James v. State

278 S.E.2d 187 | Ga. Ct. App. | 1981

157 Ga. App. 645 (1981)
278 S.E.2d 187

JAMES
v.
THE STATE.

60975.

Court of Appeals of Georgia.

Decided February 24, 1981.

Gary A. Sinrich, for appellant.

Dupont K. Cheney, District Attorney, Kenneth R. Carswell, Assistant District Attorney, for appellee.

SOGNIER, Judge.

James was convicted of armed robbery. He appeals (1) on the general grounds; (2) contends the trial court erred in its preliminary instructions by implying that appellant had the burden of proving his innocence; and (3) contends the trial court erred by denying his motion to suppress evidence of the pretrial lineup and in-court *646 identification of the accused.

On the evening of August 9, 1979 Richard Smith accepted a ride from two males at Fort Stewart, who offered to take him to a nightclub. Instead, the men rode down a deserted back road, forced Smith out of the car at knifepoint, beat him unconscious and robbed him. Smith, who had been in the car with the two men for about 30 minutes, described his two assailants and gave a detailed description of the car. Based on this information, the police arrested Billy Gene Johnson, owner of the car, and subsequently arrested appellant. In separate lineups Smith identified his assailants; he also identified both men at trial, although he testified that his identification of appellant at the lineup had been "flaky." Appellant testified that he was in his unit barracks at Fort Stewart when the robbery occurred, and denied participating in the robbery of Smith.
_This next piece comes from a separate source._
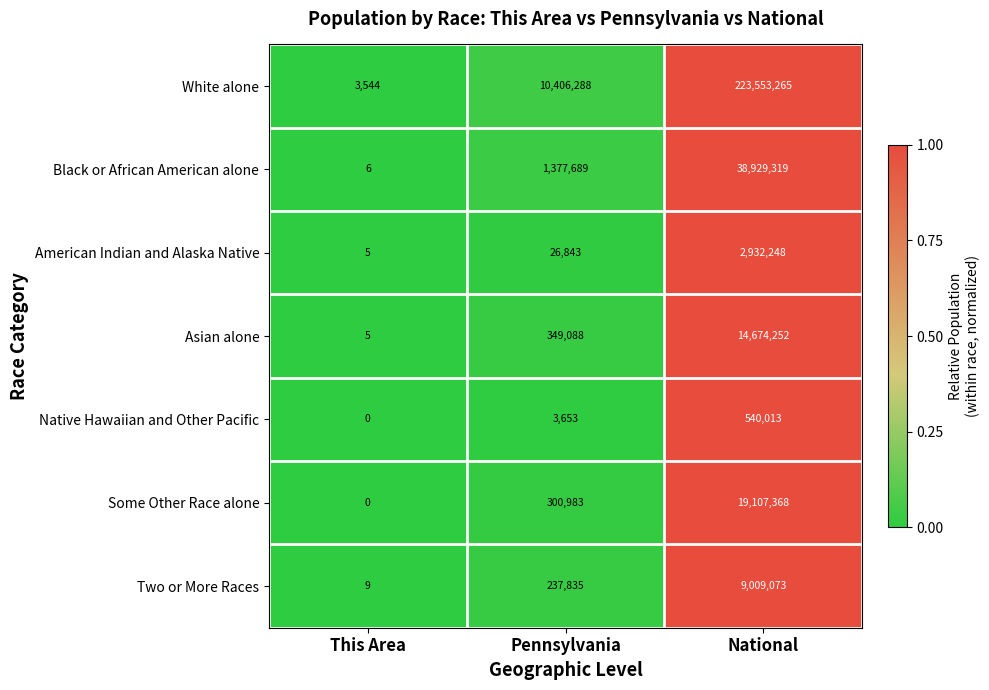

What is the difference between the Asian alone values at This Area and National?

14674247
1. The jury obviously did not accept the testimony of appellant, and the weight of the evidence and credibility of witnesses are questions for the triers of fact. State v. Smith, 134 Ga. App. 602 (215 SE2d 345) (1975). This court passes on the sufficiency of the evidence, not its weight, Dillard v. State, 147 Ga. App. 587, 588 (249 SE2d 640) (1978), and we find that a rational trier of fact could find from the evidence adduced at trial proof of appellant's guilt beyond a reasonable doubt. Fisher v. State, 151 Ga. App. 93 (258 SE2d 920) (1979).
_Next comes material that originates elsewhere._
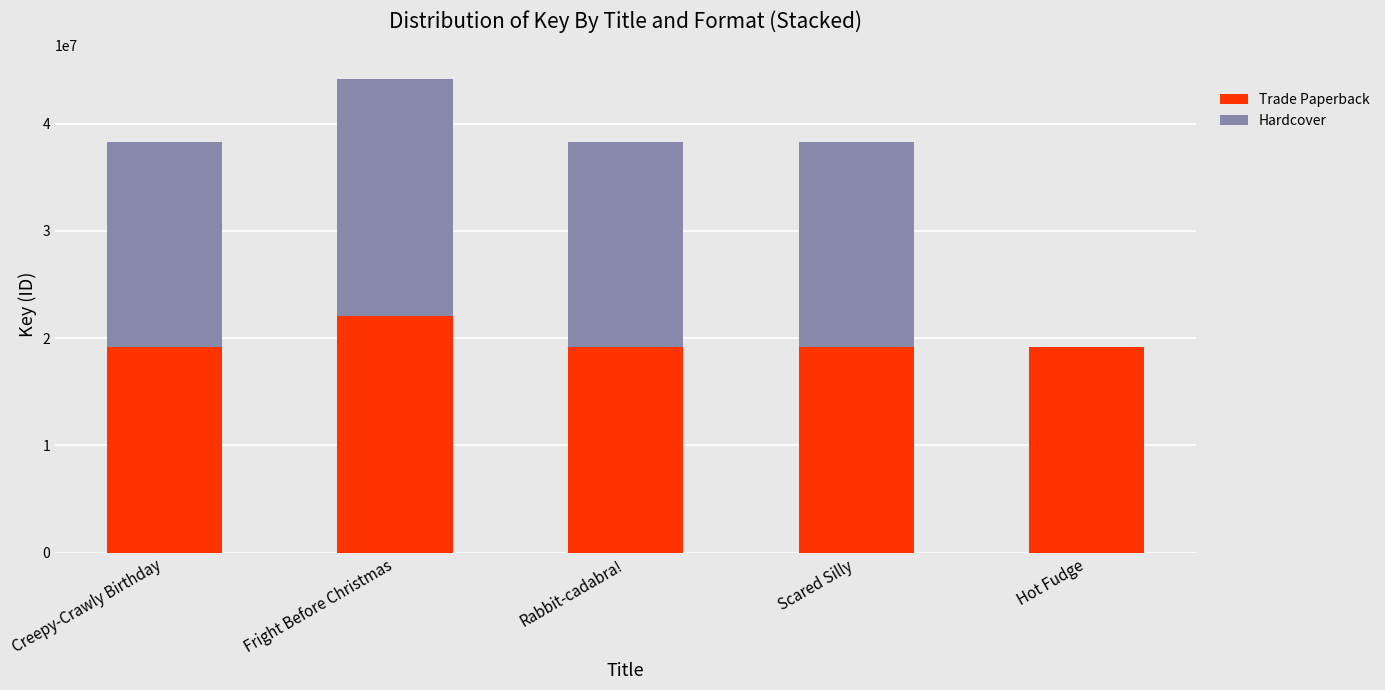

At which category is the sum across all series the highest?

Fright Before Christmas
2. Appellant contends the pretrial lineup was tainted because he was the only person in the lineup wearing military clothing — a pair of "fatigue" pants. However, at the time Smith was robbed his assailants were wearing civilian clothing, and he had no idea they were in the military service. He did not suggest to the police that his assailants were in the military service, and identified appellant based on his profile. In considering whether a lineup is impressibly suggestive, "the evil to be avoided is the likelihood of misidentification of an accused." Mitchell v. State, 236 Ga. 251, 255 (223 SE2d 650) (1976). Under the circumstances of this case we find nothing suggestive in the fact that appellant was wearing military "fatigue" pants, particularly when Smith had no indication that his assailants were in the military service. Further, the deputy sheriff conducting the lineup made no comments to Smith, and did not suggest that a suspect was in the lineup. Thus, we find that the lineup was not impressibly suggestive.
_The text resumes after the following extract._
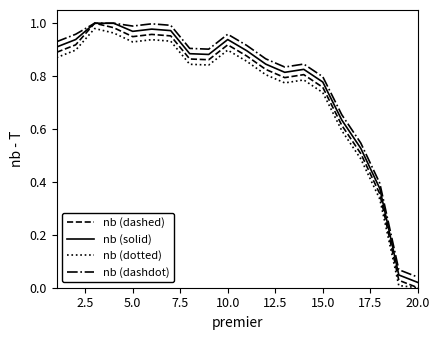

Is this an area chart (filled region under the line)?

No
Smith stated on cross-examination that in regard to his identification of appellant he had made the statement "I said I wasn't, you know, positive. I was pretty sure." Also, when asked on cross-examination "You are not absolutely sure?" (of his identification), Smith responded "I'm not one hundred percent sure, *647 you know." These responses do not make Smith's in-court identification of appellant inadmissible; rather, they go to the weight to be accorded such testimony by the jury. As stated in Division 1, the weight of the evidence and credibility of witnesses are questions for the triers of fact. State v. Smith, supra. Accordingly, this enumeration of error is without merit.

3. Appellant did not object to the trial court's preliminary instructions to the jury, and it is well-settled that this court will not consider questions raised for the first time on appeal. Sanders v. State, 134 Ga. App. 825, 826 (216 SE2d 371) (1975).

Judgment affirmed. Deen, P. J., and Birdsong, J., concur.